- IATA: none; ICAO: none; FAA LID: 1L8;

Summary
- Airport type: Public
- Owner: City of Hurricane
- Serves: Hurricane, Utah
- Elevation AMSL: 3,351 ft (1,021 m)
- Coordinates: 37°08′20″N 113°19′20″W﻿ / ﻿37.13889°N 113.32222°W
- Website: cityofhurricane.com
- Interactive map of Hurricane Municipal Airport

Runways
| Direction | Length |  | Surface |
| ft | m |
| 01/19 | 3,282 | 1,000 | Asphalt |

Statistics (2023)
- Aircraft operations (year ending 9/25/2023): 12,010
- Based aircraft: 43
- Source: Federal Aviation Administration

= Hurricane Municipal Airport =

Airport in Utah

Hurricane Municipal Airport , also known as General Dick Stout Field, is a public airport three miles south of Hurricane, in Washington County, Utah. It is owned by the City of Hurricane. The FAA's National Plan of Integrated Airport Systems for 2021–2025 called it a general aviation airport.

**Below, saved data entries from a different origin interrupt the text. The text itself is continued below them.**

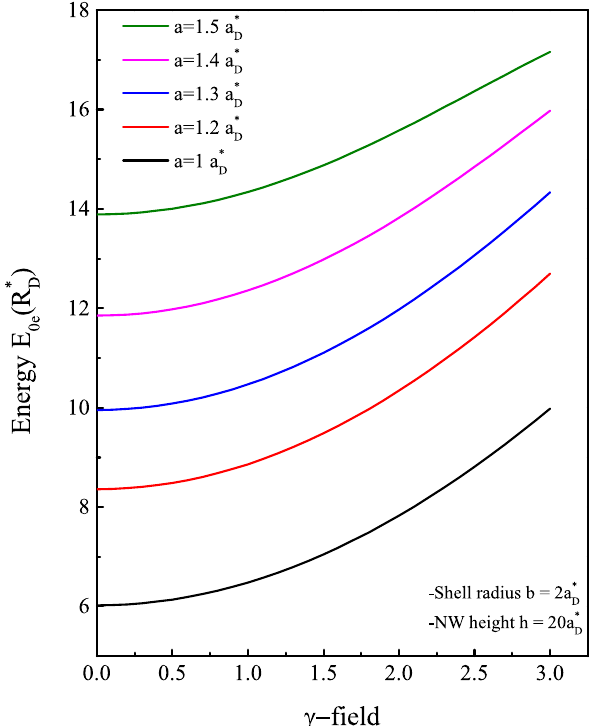
Figure 5. Variation of the electron ground state energy inside Al x Ga 1 − x As/GaAs-based core/shell NW, as a function of the magnetic field for different values of the core radius: from 1 by 0.1 to 1.5 a ∗ . The pace of evolution is semi-parabolic, the magnetic field has a remarkable effect only from an D intensity γ ≥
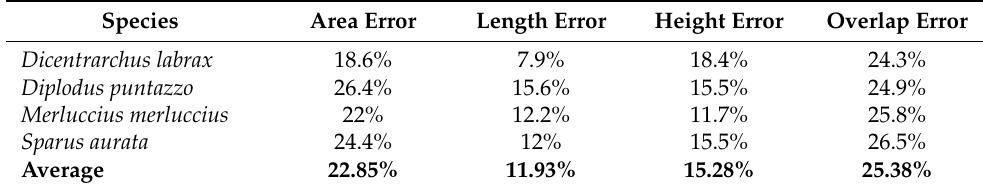
Table 2. Dimension errors for the deep learning BMA approach described in Figure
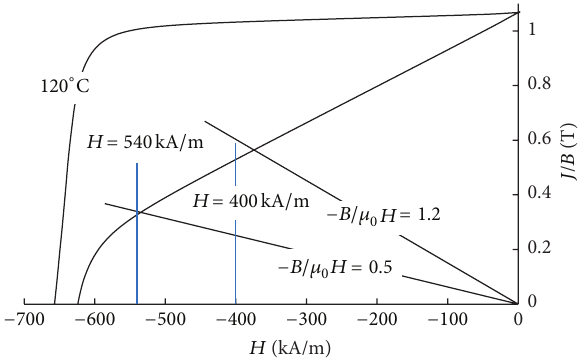
Figure 9: JH and BH curves measured for material 2 at 120 ∘ C. Load lines of 0.5 and 1.2 are also shown.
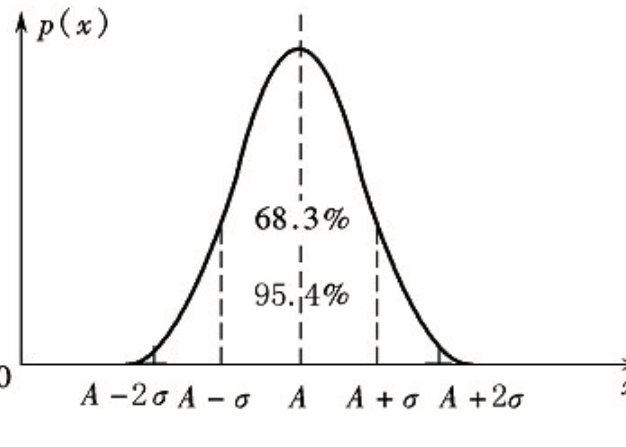
Figure 4. Probability distribution of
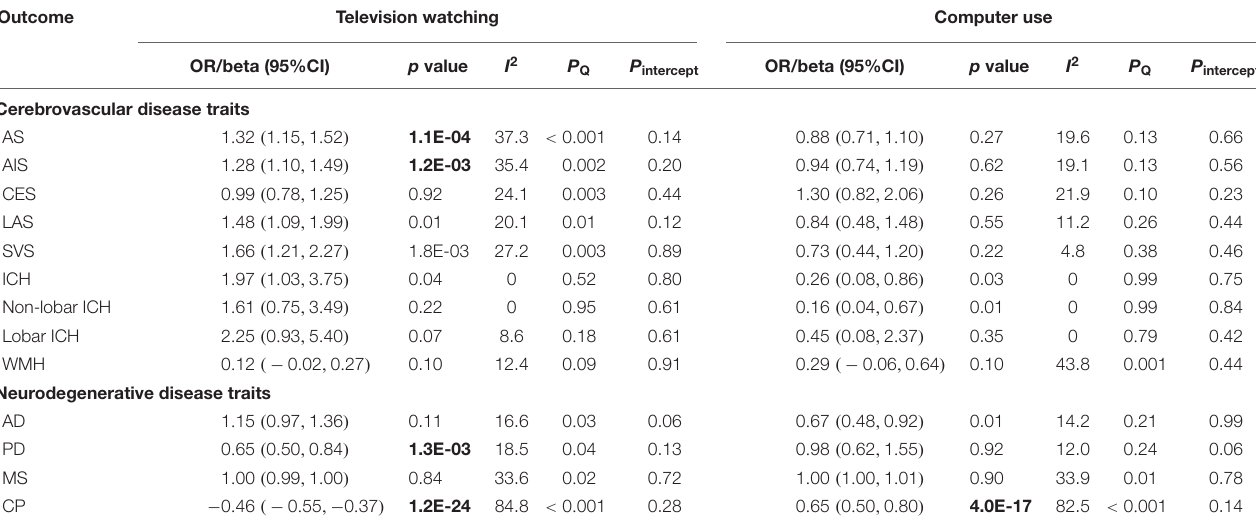
TABLE 1 | Mendelian randomization association of genetically determined sedentary behaviors with cerebrovascular disease traits and neurodegenerative disease traits. Outcome Television watching Computer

== Facilities and aircraft ==
Hurricane Municipal Airport is at an elevation of 3,351 feet (1,021 m) above mean sea level. Its one runway, 01/19 is 3,282 by 60 feet (1,000 x 18 m) asphalt. The 2020 airport master plan shows a future 718 foot extension of the runway to 4,000 by 60 feet.